Fungal Septomics, headed by Prof. Oliver Kurzai primarily focuses on sepsis caused by fungal pathogens. Fungal sepsis has increased dramatically in recent years, now accounting for approximately 5-10% of sepsis cases and is associated with an increased mortality. Mainly concentrating on the most common fungal human pathogens, Candida albicans and Aspergillus fumigatus, Fungal Septomics investigates under which circumstances fungal sepsis can develop and how the human immune system reacts to fungal pathogens. The basic science projects of Fungal Septomics are accompanied by a European multicenter study on genetic risk factors for fungal infections coordinated by Prof. Kurzai.
Figure: Generating genetically modified organisms is an important technology for Fungal Septomics. Here we show mutant strains of Candida albicans (bottom four rows) that show significantly reduced growth compared to the unmodified wildtype strain (upper row). Such growth deficiencies can give a hint towards the function of the mutated genes.
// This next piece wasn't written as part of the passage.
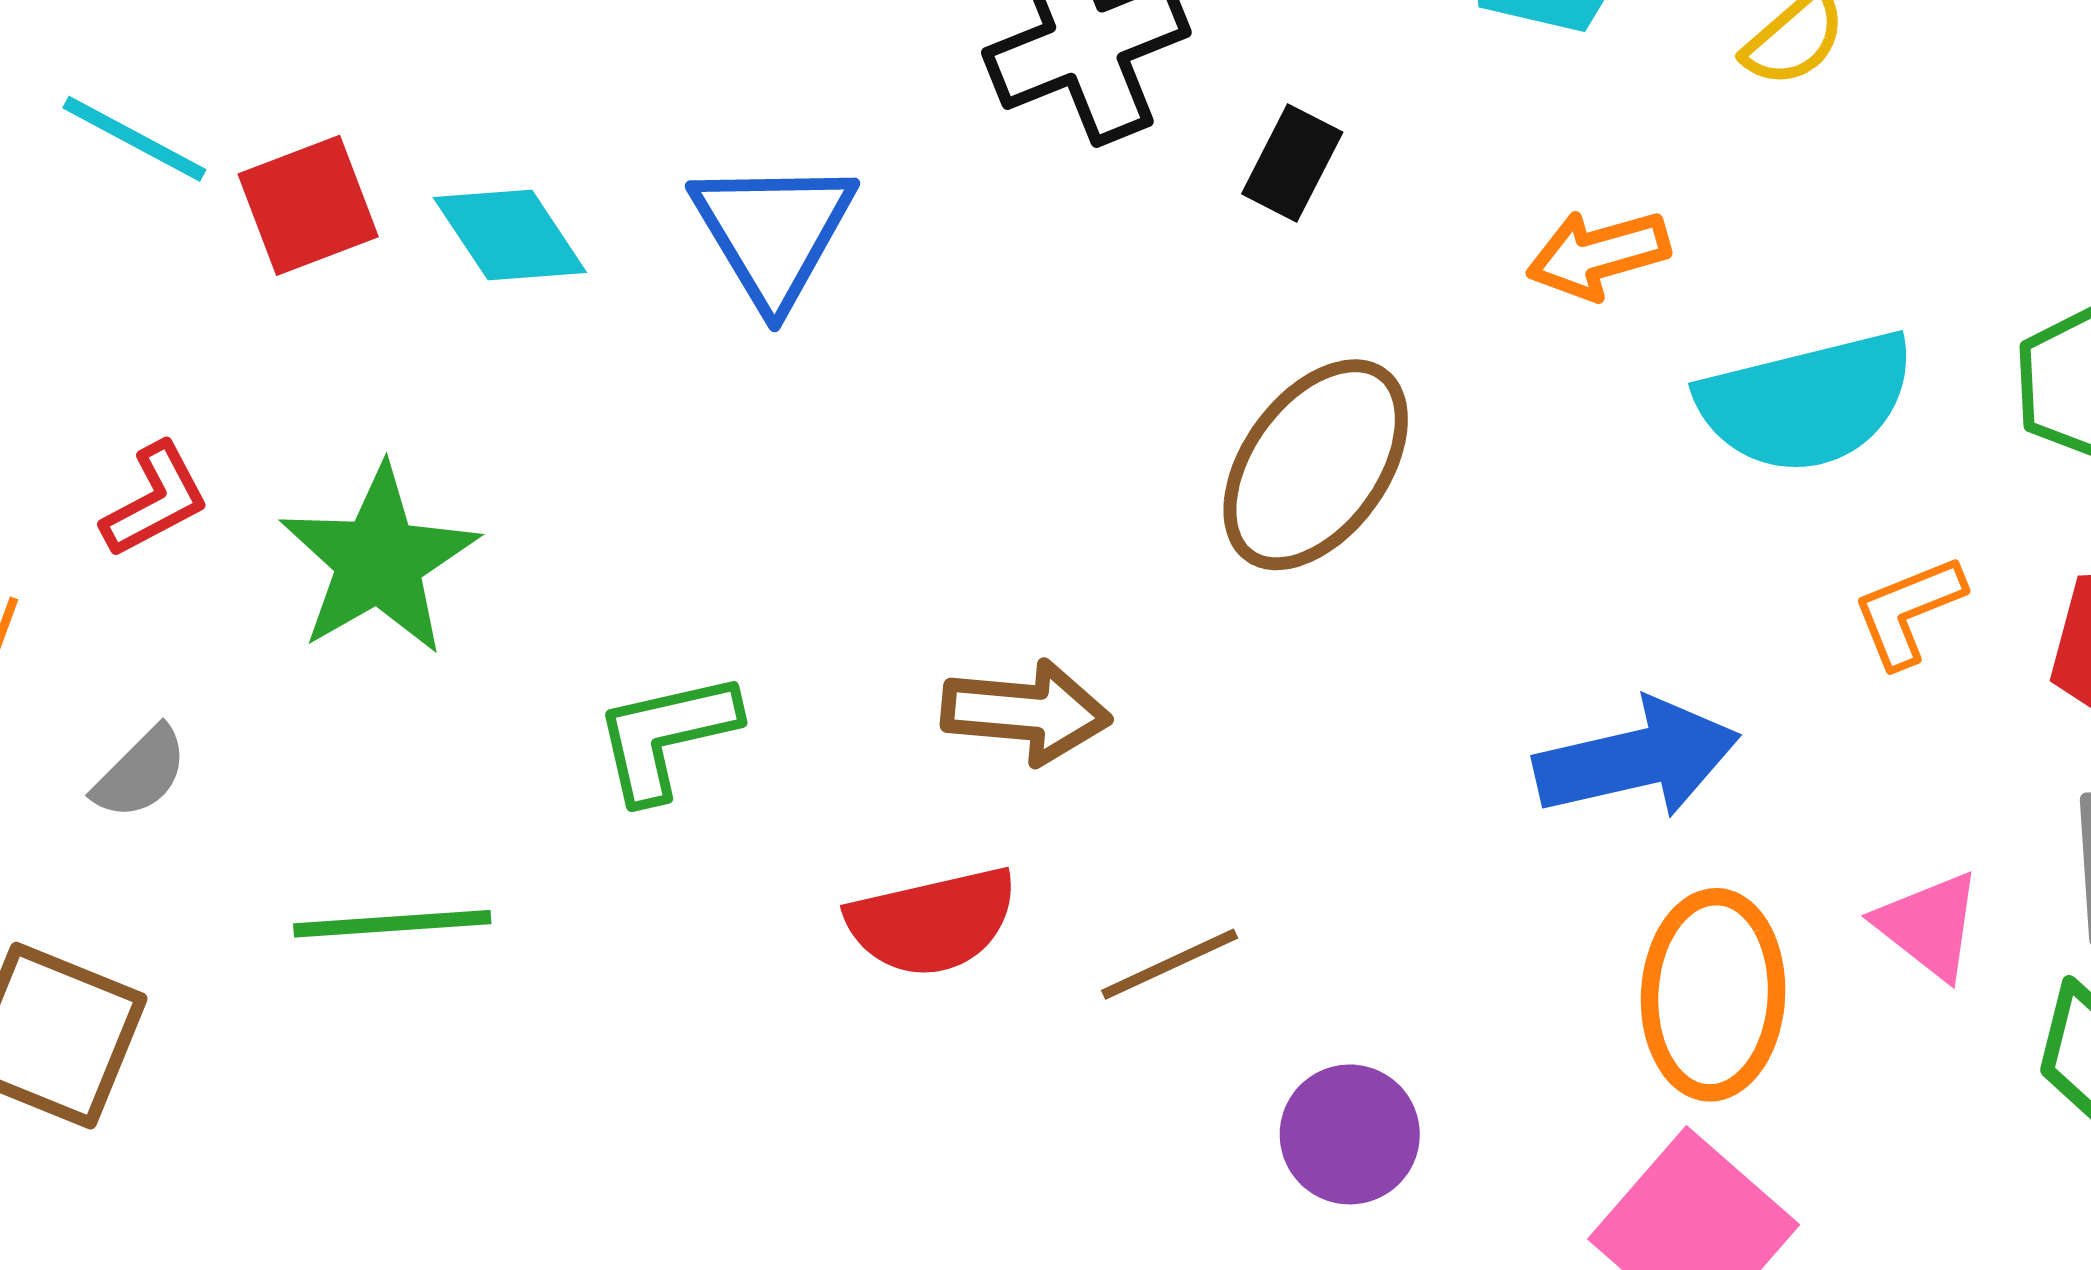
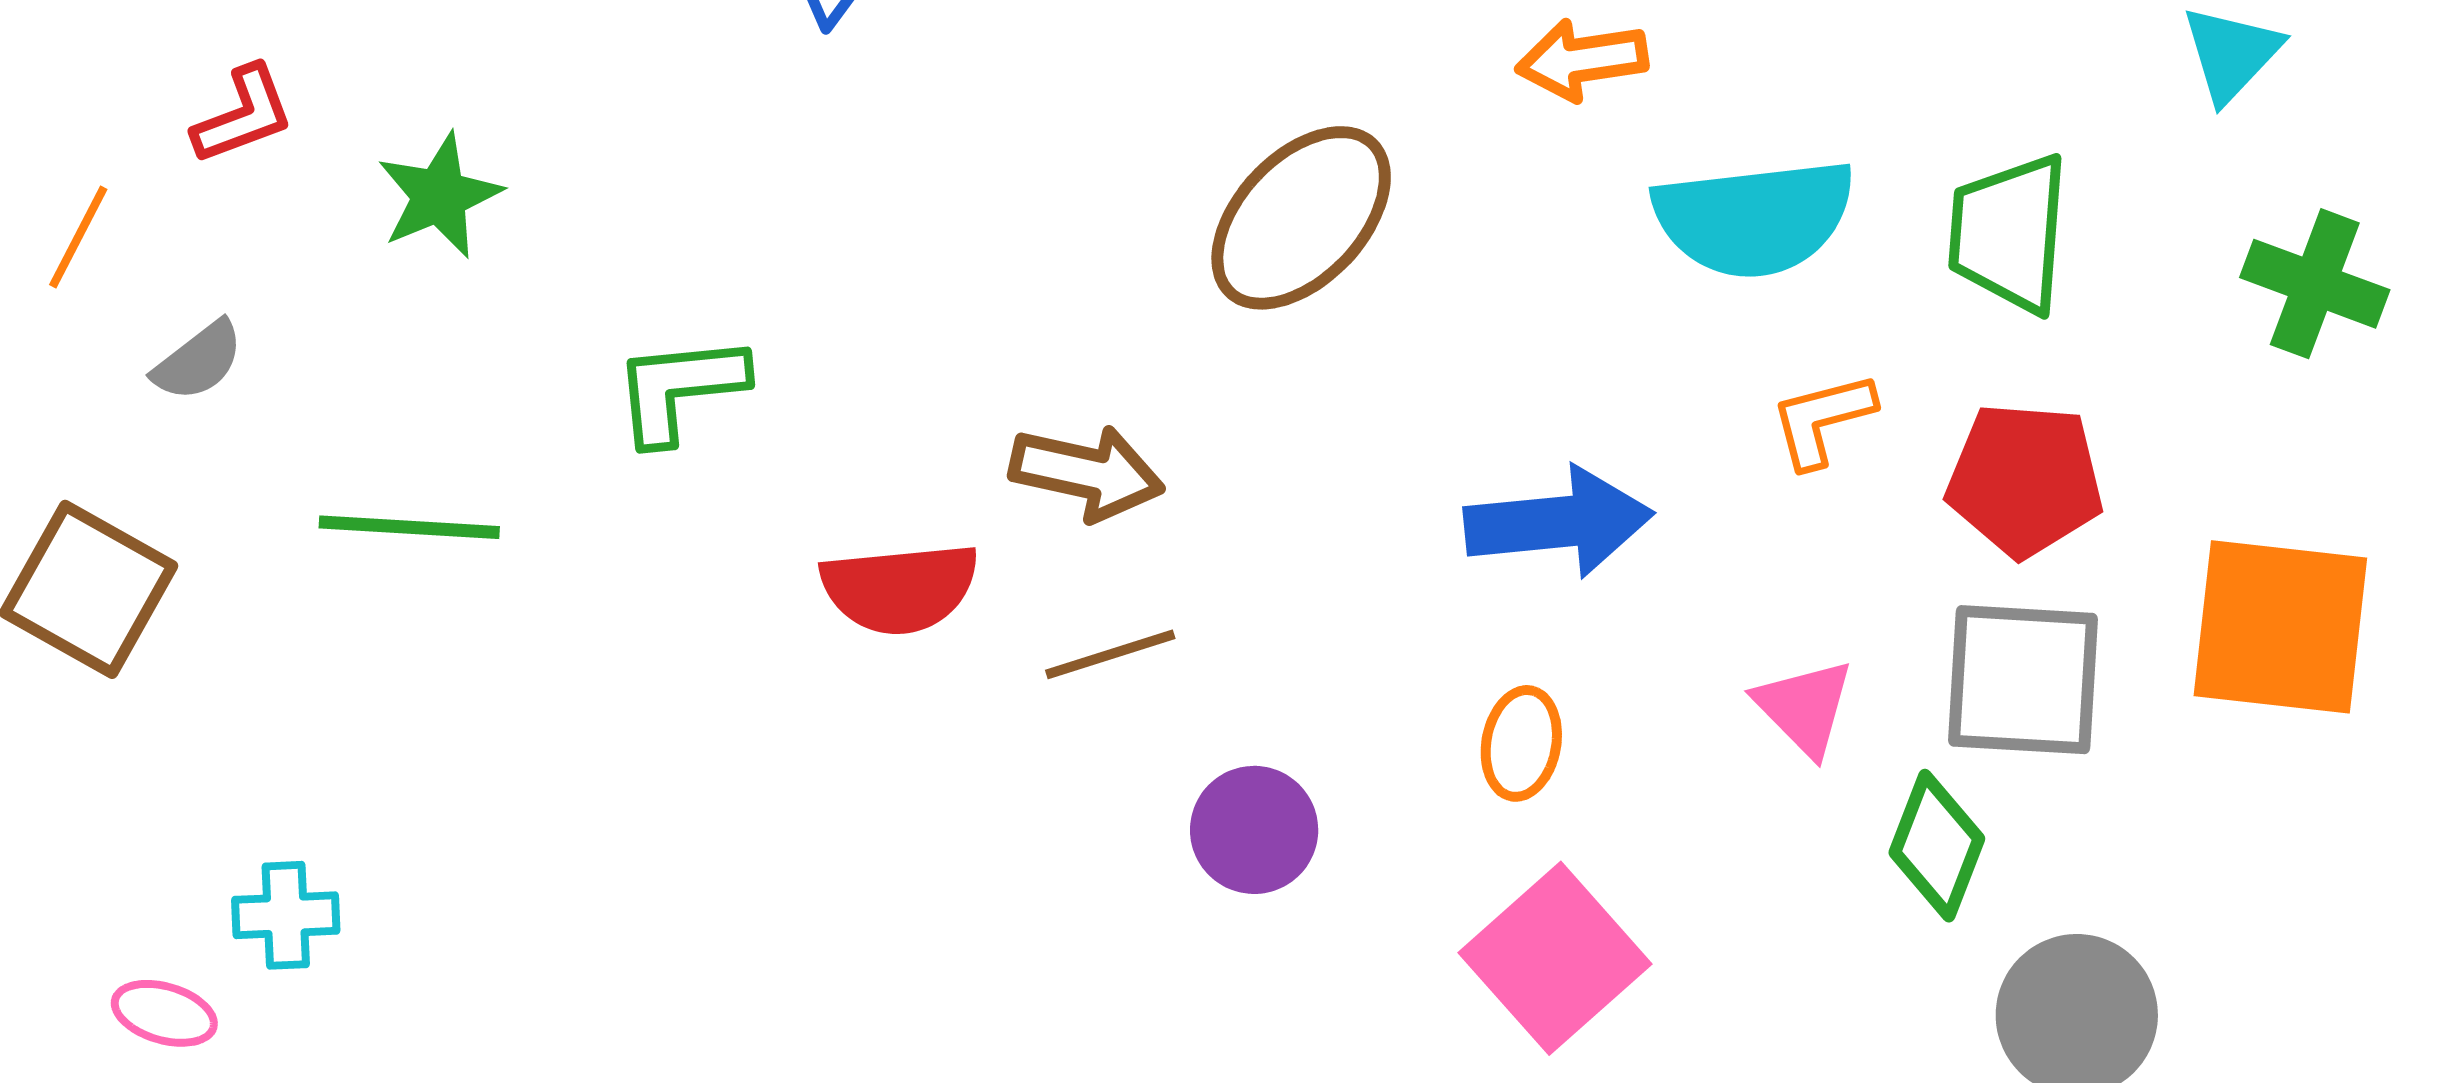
green star: (379, 560) -> (439, 196), size x0.7
brown arrow: (1026, 712) -> (1087, 473), moved
orange ellipse: (1713, 995) -> (1521, 743), moved, size x0.6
The Host Septomics group headed by Prof. Dr. Hortense Slevogt investigates the immune response in the pathogenesis of sepsis. The actual course of immune activation and its deregulation have the potential to cause tissue damage which greatly influences the course of sepsis. An important objective of Host Septomics is to identify the mechanisms of how sepsis pathogens interact with the human immune system on molecular and cellular levels. In this context, the group focuses on the endogenous signal substances - so called alamins - that are released during tissue damage and their interacting role with the immune system.
Figure: Neutrophil granulocytes (here 5000-fold enlarged under a scanning electron microscope) are the most common white blood cells. They are categorized as phagocytes and belong to the non-specific immune system. Neutrophil granulocytes circulate in the blood stream. During infection they move to the infection site, incorporate (phagocyte) the pathogens and digest them.
The clinical research group Clinical Septomics funded by the Thuringian Ministry of Education, Science and Culture completes the Septomics research center and emphasizes the translational aspect. The group is headed by Prof. Frank Martin Brunkhorst (Endowed Paul-Martini-Professor for Clinical Sepsis Research). The group's main task is to improve the clinical management of sepsis patients by conceptualizing and carrying out high quality clinical studies. Moreover, the group coordinates the collection of clinical data and patient samples for cellular or microbiological tests and reviews research findings with regard to their potential clinical benefit.
Figure: Patient samples are anonymized and labeled with a barcode. Thus, results from scientific investigations can afterwards be matched with clincal data.
Figure: Patient samples are anonymized and labeled with a barcode. This process allows results from scientific investigations to be matched with clinical data afterwards.